I think I understand the "point". Call of Duty 2 has barely any problems on newer OSes despite the warnings. I have downloaded Call of Duty 2 on my Vista while ignoring the messages and it was fine. I even had older drivers and didn't fiddle with the compatibility. If must be cautious, then those steps are fine, but Call of Duty 2 is that type that works fine on newer OSes despite the warnings given by them.


----------



## -WOLF- (Jan 17, 2009)

GoSuNi said:


> I think I understand the "point". Call of Duty 2 has barely any problems on newer OSes despite the warnings. I have downloaded Call of Duty 2 on my Vista while ignoring the messages and it was fine. I even had older drivers and didn't fiddle with the compatibility. If must be cautious, then those steps are fine, but Call of Duty 2 is that type that works fine on newer OSes despite the warnings given by them.


The message was intended for the OP, not you, GoSuNi, just so you know.

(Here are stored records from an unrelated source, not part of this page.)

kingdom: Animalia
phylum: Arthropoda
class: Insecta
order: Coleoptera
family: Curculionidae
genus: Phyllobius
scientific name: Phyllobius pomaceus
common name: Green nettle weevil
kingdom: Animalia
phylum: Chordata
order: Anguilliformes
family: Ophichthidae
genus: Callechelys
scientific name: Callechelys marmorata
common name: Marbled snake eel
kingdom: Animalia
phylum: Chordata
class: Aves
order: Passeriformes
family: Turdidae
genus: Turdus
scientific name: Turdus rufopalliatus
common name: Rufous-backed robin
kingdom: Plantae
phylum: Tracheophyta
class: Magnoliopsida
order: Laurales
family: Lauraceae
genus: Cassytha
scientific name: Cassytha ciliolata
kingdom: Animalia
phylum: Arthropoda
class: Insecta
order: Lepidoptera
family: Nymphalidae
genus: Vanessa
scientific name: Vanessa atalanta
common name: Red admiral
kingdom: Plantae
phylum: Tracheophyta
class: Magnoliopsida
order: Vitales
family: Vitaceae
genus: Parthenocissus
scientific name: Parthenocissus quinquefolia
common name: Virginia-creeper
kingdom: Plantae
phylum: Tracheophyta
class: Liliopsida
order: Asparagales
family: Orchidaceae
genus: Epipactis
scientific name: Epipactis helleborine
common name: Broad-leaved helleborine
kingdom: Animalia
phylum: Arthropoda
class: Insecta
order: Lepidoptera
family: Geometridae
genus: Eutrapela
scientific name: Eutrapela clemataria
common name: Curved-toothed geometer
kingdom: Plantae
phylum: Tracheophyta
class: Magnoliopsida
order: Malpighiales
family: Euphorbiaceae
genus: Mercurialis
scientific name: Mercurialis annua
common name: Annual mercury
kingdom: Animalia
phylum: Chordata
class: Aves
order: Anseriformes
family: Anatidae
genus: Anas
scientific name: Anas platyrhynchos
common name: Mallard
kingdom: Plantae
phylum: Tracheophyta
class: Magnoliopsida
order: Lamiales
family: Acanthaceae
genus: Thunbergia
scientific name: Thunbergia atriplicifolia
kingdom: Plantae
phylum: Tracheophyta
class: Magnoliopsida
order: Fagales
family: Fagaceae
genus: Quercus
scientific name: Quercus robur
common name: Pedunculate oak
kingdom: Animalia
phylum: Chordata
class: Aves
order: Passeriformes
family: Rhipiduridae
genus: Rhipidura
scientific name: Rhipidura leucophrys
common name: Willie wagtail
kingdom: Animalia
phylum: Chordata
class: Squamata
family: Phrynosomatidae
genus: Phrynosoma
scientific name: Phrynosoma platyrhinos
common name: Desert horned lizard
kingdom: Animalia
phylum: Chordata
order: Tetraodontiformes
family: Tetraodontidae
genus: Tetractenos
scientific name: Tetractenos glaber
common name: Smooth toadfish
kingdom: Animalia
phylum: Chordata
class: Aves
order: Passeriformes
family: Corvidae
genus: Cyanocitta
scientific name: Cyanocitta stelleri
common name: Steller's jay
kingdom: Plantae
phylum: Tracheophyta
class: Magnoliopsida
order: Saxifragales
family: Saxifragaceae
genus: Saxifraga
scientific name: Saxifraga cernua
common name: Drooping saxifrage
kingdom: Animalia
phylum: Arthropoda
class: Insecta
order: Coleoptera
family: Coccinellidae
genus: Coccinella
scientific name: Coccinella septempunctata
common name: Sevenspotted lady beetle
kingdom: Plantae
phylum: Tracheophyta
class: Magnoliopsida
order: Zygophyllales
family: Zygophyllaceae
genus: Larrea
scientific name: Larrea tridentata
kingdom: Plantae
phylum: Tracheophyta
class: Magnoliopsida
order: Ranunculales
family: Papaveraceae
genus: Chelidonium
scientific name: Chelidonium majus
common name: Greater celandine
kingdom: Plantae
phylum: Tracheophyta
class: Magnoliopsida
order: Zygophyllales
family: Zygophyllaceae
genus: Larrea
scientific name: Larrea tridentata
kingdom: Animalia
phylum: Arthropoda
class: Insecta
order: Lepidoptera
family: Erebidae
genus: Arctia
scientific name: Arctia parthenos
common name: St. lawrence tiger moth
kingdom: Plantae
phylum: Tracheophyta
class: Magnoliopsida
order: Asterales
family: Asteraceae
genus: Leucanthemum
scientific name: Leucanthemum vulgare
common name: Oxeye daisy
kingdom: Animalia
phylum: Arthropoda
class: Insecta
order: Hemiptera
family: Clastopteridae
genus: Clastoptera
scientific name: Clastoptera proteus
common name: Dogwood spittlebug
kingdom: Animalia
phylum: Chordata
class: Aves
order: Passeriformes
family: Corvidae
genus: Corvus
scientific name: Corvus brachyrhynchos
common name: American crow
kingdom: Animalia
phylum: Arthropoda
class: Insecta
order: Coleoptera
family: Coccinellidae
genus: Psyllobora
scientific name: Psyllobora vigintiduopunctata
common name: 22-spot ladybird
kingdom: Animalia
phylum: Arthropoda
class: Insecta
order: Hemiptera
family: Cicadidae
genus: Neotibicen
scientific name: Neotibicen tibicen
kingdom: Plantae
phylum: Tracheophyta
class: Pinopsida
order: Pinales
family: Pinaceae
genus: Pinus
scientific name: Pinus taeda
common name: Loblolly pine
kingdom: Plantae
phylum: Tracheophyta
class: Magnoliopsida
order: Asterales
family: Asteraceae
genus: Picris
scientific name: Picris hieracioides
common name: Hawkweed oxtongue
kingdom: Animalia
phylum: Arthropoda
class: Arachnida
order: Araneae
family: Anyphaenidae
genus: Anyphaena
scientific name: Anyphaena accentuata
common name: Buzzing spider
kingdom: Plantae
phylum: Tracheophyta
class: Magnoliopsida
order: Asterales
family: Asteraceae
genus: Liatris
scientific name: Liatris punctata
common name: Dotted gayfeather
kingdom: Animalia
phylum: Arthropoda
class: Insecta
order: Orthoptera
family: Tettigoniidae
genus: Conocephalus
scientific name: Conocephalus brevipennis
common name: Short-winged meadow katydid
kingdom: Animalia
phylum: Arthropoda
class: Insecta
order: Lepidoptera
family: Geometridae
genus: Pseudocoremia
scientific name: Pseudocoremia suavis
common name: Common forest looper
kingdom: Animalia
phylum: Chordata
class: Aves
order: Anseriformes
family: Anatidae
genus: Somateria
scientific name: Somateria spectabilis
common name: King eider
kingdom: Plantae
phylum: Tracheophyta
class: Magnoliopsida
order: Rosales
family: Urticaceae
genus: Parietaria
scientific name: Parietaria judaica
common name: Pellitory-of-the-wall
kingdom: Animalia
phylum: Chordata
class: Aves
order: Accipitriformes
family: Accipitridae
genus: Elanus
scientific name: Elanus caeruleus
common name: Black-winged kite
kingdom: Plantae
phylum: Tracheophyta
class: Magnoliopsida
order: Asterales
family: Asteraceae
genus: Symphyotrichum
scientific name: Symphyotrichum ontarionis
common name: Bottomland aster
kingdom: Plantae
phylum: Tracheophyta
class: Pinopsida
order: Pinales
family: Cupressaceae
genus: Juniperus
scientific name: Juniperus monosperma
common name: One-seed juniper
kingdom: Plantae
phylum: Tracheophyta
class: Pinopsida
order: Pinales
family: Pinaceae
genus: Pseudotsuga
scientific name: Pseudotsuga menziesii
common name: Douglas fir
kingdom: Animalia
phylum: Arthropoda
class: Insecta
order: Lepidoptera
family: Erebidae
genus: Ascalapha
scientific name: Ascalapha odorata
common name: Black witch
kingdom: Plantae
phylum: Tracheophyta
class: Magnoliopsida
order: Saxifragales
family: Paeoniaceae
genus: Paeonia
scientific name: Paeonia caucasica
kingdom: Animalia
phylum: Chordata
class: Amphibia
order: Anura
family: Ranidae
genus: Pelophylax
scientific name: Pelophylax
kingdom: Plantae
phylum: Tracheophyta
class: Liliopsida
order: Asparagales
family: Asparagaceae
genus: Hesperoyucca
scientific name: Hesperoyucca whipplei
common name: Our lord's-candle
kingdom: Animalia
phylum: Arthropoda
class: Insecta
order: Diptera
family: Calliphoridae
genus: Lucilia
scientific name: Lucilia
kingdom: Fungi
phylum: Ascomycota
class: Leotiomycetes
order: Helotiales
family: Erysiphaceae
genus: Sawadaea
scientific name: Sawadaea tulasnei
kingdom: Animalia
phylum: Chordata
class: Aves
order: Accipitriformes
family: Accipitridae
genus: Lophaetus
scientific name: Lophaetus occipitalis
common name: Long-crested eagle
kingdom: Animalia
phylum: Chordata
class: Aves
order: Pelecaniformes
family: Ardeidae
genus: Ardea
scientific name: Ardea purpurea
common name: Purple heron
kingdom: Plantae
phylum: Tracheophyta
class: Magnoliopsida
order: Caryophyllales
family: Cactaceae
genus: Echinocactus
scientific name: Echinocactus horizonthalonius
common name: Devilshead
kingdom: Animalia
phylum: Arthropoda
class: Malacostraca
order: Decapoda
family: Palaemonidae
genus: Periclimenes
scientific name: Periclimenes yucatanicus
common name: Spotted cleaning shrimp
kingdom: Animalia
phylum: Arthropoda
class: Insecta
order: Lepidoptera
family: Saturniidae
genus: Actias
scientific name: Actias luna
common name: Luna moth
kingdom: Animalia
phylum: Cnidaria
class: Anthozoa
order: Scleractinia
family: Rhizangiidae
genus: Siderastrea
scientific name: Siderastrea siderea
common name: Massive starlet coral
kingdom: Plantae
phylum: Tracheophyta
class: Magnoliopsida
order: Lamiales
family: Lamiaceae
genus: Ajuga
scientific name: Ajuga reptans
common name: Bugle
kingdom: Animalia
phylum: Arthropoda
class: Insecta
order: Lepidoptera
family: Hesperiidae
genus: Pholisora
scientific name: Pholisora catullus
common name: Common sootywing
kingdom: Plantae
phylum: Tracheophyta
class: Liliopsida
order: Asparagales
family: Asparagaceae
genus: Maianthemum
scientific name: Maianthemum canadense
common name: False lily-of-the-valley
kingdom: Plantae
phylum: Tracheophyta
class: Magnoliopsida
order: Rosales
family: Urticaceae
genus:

My point was there could still be issues, every computer tends to behave in its own way. One could experience issues with saving the game for example, or artifacts.


----------



## MarkSamuel (Nov 10, 2010)

GoSuNi said:


> All Vista and Windows 7 OS have that problem. Just download it and ignore the messages.


Gang,
Thanks for your replies. However, your suggestion that I "ignore" the messages will not work. That's the point of my post.....the game WILL NOT INSTALL. Clicking out of the messages does not allow me to install, either via autorun or manually.


----------



## RockmasteR (Aug 10, 2007)

just run the setup with Windows XP SP2 compatibility


----------



## GoSuNi (Dec 5, 2008)

MarkSamuel said:


> Gang,
> Thanks for your replies. However, your suggestion that I "ignore" the messages will not work. That's the point of my post.....the game WILL NOT INSTALL. Clicking out of the messages does not allow me to install, either via autorun or manually.


I'm sorry, you weren't very clear. I didn't remember that you wrote "WILL NOT INSTALL". Rather, you only put it: it shows an error message. Did you follow the directions given by SniperWolf yet?


----------